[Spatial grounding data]
>>>

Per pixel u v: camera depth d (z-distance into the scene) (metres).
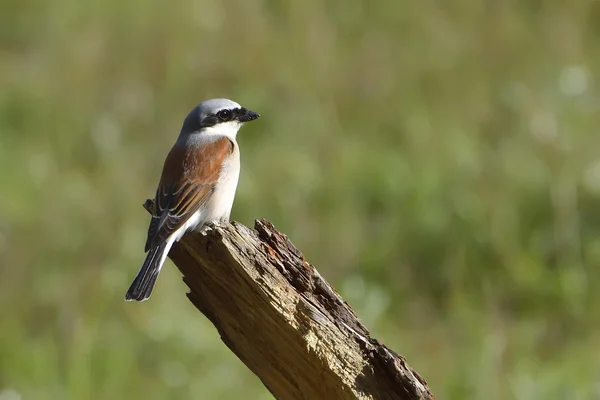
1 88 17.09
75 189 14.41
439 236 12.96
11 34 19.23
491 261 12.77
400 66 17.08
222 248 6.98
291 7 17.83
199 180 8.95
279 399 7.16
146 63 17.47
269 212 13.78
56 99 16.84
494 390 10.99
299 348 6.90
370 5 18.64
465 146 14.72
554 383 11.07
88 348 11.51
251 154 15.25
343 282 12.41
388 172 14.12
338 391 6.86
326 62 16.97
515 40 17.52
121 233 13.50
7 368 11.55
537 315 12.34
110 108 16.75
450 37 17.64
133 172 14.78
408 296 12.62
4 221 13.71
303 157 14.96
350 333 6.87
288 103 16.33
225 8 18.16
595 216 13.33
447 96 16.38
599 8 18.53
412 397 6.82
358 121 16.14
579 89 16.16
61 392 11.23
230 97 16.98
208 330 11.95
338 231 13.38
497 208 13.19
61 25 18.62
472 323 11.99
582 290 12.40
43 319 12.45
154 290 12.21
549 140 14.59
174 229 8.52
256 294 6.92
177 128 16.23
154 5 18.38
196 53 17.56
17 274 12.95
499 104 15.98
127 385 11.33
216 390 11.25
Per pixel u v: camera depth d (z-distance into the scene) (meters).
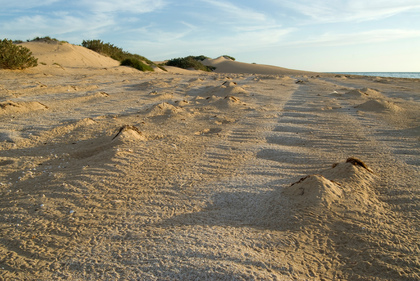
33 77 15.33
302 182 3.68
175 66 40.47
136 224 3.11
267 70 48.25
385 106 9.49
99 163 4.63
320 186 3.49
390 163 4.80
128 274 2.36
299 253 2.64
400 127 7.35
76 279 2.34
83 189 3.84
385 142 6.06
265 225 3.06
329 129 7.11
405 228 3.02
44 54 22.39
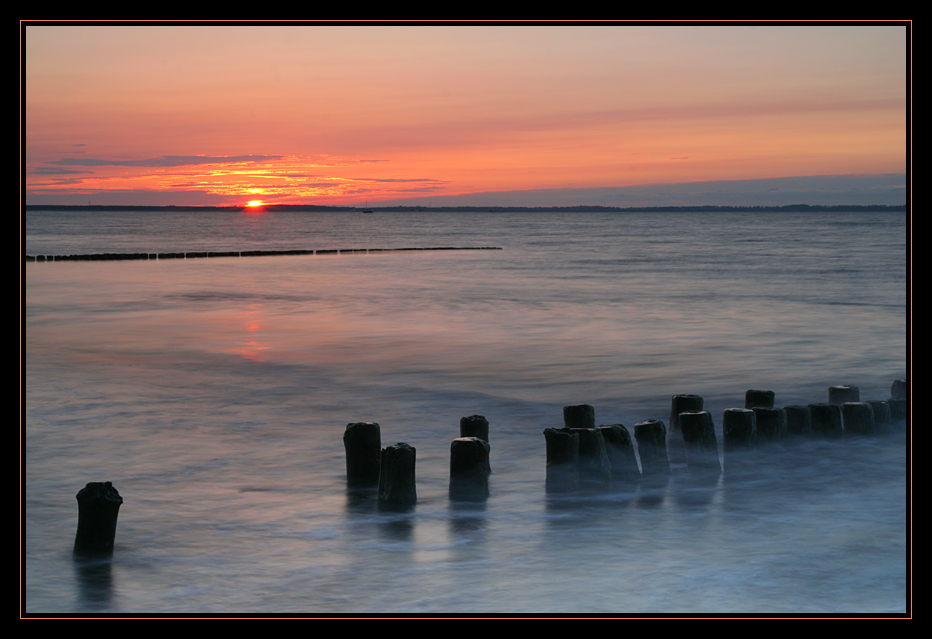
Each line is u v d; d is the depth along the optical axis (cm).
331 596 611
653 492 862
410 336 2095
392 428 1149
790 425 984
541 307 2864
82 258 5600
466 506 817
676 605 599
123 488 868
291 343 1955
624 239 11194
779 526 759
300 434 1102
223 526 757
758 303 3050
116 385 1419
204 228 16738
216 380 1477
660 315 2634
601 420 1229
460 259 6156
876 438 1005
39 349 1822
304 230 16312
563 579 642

<<<
>>>

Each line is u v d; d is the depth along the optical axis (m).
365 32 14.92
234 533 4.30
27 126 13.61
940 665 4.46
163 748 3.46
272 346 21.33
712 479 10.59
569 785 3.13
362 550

<<<
>>>

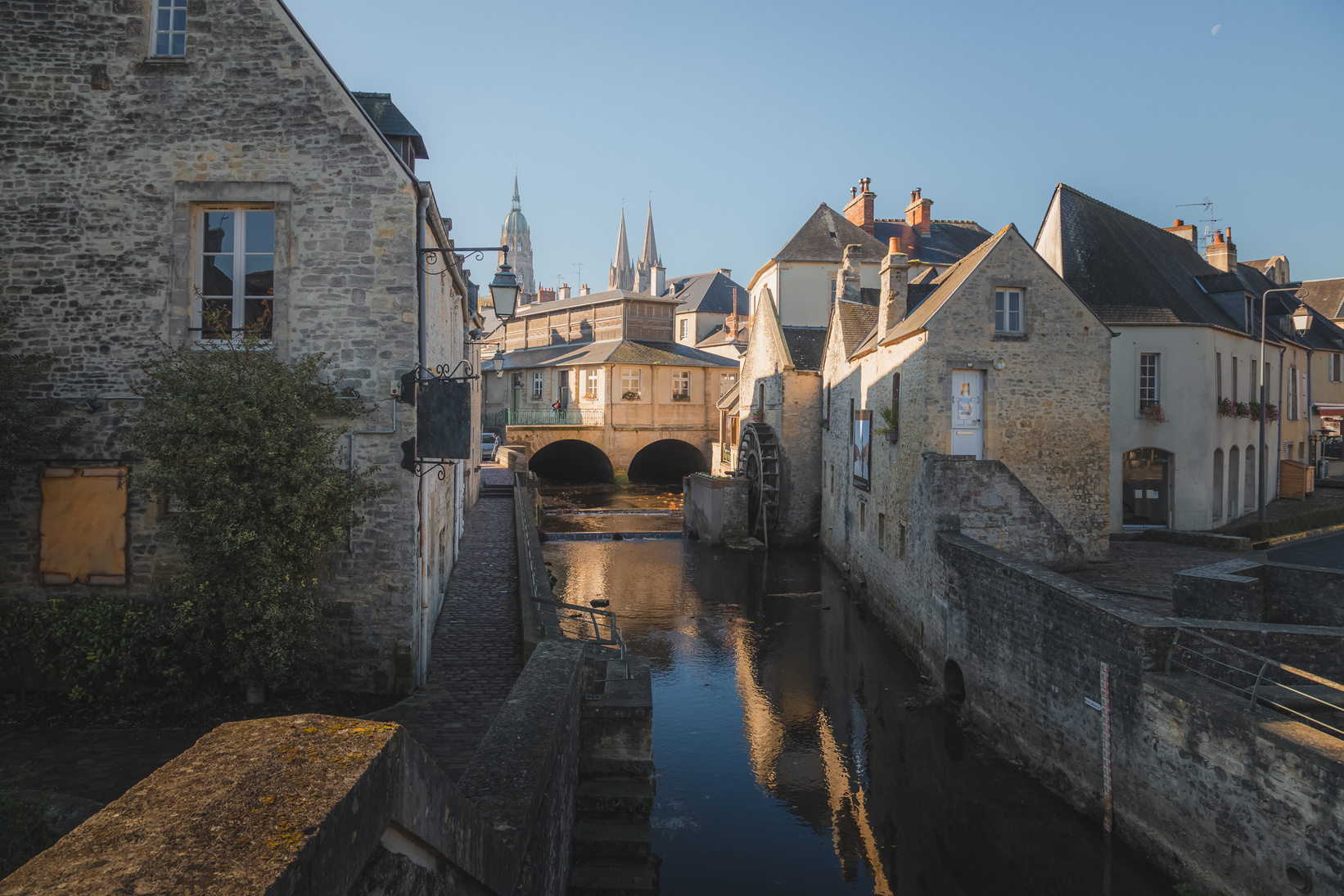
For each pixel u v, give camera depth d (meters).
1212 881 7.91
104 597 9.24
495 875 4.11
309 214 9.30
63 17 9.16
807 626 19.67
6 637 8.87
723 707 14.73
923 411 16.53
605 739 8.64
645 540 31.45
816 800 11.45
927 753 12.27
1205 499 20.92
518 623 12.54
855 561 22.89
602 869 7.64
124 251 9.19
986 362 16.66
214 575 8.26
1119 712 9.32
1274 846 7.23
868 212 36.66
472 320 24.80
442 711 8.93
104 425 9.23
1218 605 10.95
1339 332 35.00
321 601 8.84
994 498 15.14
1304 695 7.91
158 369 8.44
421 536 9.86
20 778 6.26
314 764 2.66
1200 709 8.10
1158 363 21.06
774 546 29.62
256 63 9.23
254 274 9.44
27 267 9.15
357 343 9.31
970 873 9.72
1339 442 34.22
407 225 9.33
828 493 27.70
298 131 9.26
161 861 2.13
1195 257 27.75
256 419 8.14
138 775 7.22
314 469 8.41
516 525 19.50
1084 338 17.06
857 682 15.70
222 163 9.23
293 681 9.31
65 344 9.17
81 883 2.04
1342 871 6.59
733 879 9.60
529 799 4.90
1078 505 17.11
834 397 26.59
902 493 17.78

<<<

## Problem
Copy out the lines above from the line containing "17 274 12.95" through the line containing "563 579 642", exactly, and keep the pictures out.

## Answer to this problem
17 274 12.95
499 104 15.98
127 385 11.33
216 390 11.25
Per pixel u v: camera depth d (z-distance into the scene) (meters).
33 77 15.33
302 182 3.68
175 66 40.47
136 224 3.11
267 70 48.25
385 106 9.49
99 163 4.63
320 186 3.49
390 163 4.80
128 274 2.36
299 253 2.64
400 127 7.35
76 279 2.34
83 189 3.84
385 142 6.06
265 225 3.06
329 129 7.11
405 228 3.02
44 54 22.39
Each line is u v d; d is the depth along the optical axis (cm).
331 596 611
653 492 862
410 336 2095
392 428 1149
790 425 984
541 307 2864
82 258 5600
466 506 817
676 605 599
123 488 868
291 343 1955
624 239 11194
779 526 759
300 434 1102
223 526 757
758 303 3050
116 385 1419
204 228 16738
216 380 1477
660 315 2634
601 420 1229
460 259 6156
876 438 1005
39 349 1822
304 230 16312
563 579 642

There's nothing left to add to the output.